TOPEKA (AP) — As Gov. Kathleen Sebelius waits to become U.S. secretary of health and human services, some Kansas officials are debating whether state oversight of its Medicaid program is strong enough.

The debate focuses on the inspector general’s office, created in 2007 within the Kansas Health Policy Authority to ferret out potential problems in Medicaid. The first inspector general left in October and has told legislators the authority hindered her work.

Some legislators worry that the inspector general isn’t independent enough. The Senate Ways and Means Committee plans to vote Thursday on a bill to move the office to the Legislature’s auditing division.

The authority, which was founded in 2005, contends it has managed the inspector general’s office properly but has asked the attorney general for a review.

Joe Tilghman (TILL-man), the chairman of the authority’s board, has questioned whether moving the inspector general’s office will improve oversight.

Sebelius spokeswoman Beth Martino said: “If closer examination is warranted to ensure the Medicaid program is functioning as it should, the governor supports that effort.”

If Sebelius is confirmed by the U.S. Senate to become HHS secretary, she would oversee the Medicaid program nationwide.

The governor hasn’t been a central player in the debate over Kansas’ inspector general. She appoints three of nine voting members of the authority’s board, and four of her Cabinet secretaries are nonvoting members. The board hires the inspector general.

“That’s a substantial difference from HHS, which is a Cabinet agency, with appointment by the president,” said authority spokesman Peter Hancock.

Sen. Laura Kelly, a Topeka Democrat and Sebelius ally, said: “I don’t think we can pull the governor in on this one.”

The scrutiny came after a legislative audit described $13 million in “suspicious claims” paid by Medicaid in 2005 and 2006, before the authority took over the bulk of the program. In one case, auditors said, the program paid a doctor $941 for a Cesarean section when the patient was an 8-year-old boy.

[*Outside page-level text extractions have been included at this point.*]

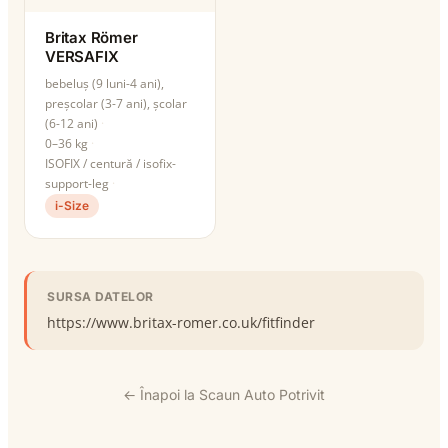
Britax Römer
VERSAFIX
bebeluș (9 luni-4 ani),
preșcolar (3-7 ani), școlar
(6-12 ani)
0–36 kg
ISOFIX / centură / isofix-
support-leg
i-Size
SURSA DATELOR
https://www.britax-romer.co.uk/fitfinder
← Înapoi la Scaun Auto Potrivit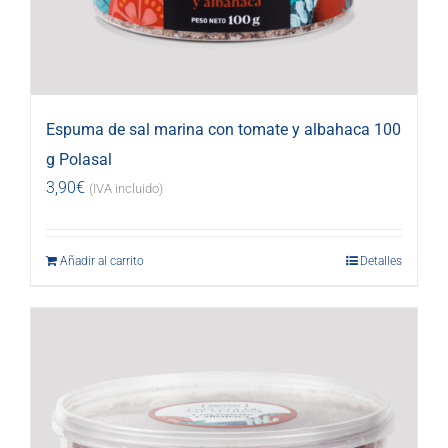
Espuma de sal marina con tomate y albahaca 100
g Polasal
3,90
€
(IVA incluido)
Añadir al carrito
Detalles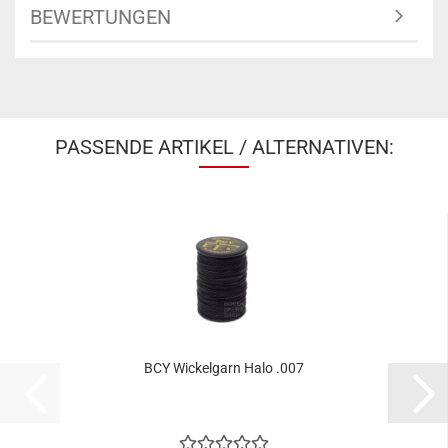
BEWERTUNGEN
PASSENDE ARTIKEL / ALTERNATIVEN:
BCY Wickelgarn Halo .007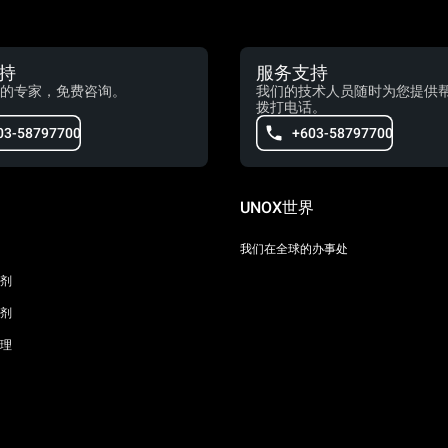
持
服务支持
的专家，免费咨询。
我们的技术人员随时为您提供
拨打电话。
03-58797700
+603-58797700
UNOX世界
我们在全球的办事处
剂
剂
理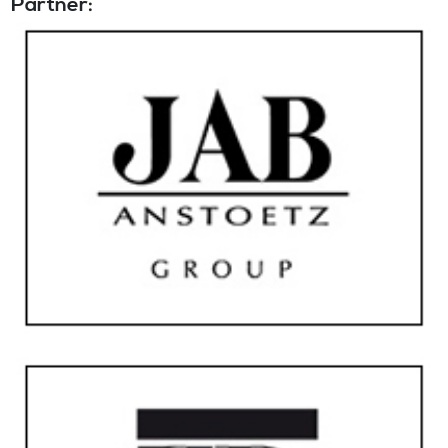
Partner:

“Somewhere along the way, it got mired and sidetracked,” said Senate Majority Leader Derek Schmidt, an Independence Republican. “We didn’t quite get some of the mechanics of the office right.”

The Health Policy Authority said the audit showed a relatively small amount of unusual Medicaid payments in the past and the issues aren’t systemwide.

The Medicaid audit, released in December, put the Health Policy Authority on the defensive, even though it didn’t take control of most of the state’s $2.4 billion Medicaid program until July 1, 2006. The program is financed by states and the federal government.

In a response, the authority said “suspicious” payments made up less than 1 percent of the claims paid in 2005-06, and it found reasonable explanations for some of them. Auditors said the Cesarean claim was paid because a clerk mistakenly overrode internal controls.

But Schmidt said the audit demonstrated the need for an inspector general. He said the case for moving the office was bolstered by recent testimony before the Senate committee by Robin Kempf, inspector general from September 2007 until October 2008.

Kempf testified that she left the job after the authority attempted to control her access to legal advice; limit her contacts with legislators and the general public, and interfere with her first audit, on Medicaid-covered home health services.

In an interview, she called the problems “rather textbook.”

“The people who are in leadership in KHPA are the founding leaders, really, and have an incredible amount of ownership,” she said. “The concept of auditing is an outsider coming in and telling you what you’re doing wrong.”

The authority hasn’t named a new inspector general because of a hiring freeze within state government. But it has appointed one of Kempf’s three staff auditors to manage the office.

Hancock said the authority couldn’t address much of Kempf’s testimony publicly because it involves personnel issues. The attorney general’s office is working on a legal opinion about the inspector general for the board, and Tilghman said the board will abide by any recommendations made.

Tilghman, a retired, longtime regional administrator for the HHS division that oversees Medicaid, said keeping the inspector general’s office within the Health Policy Authority allows it to develop expertise. And the board sees the inspector general as “an independent actor,” he said.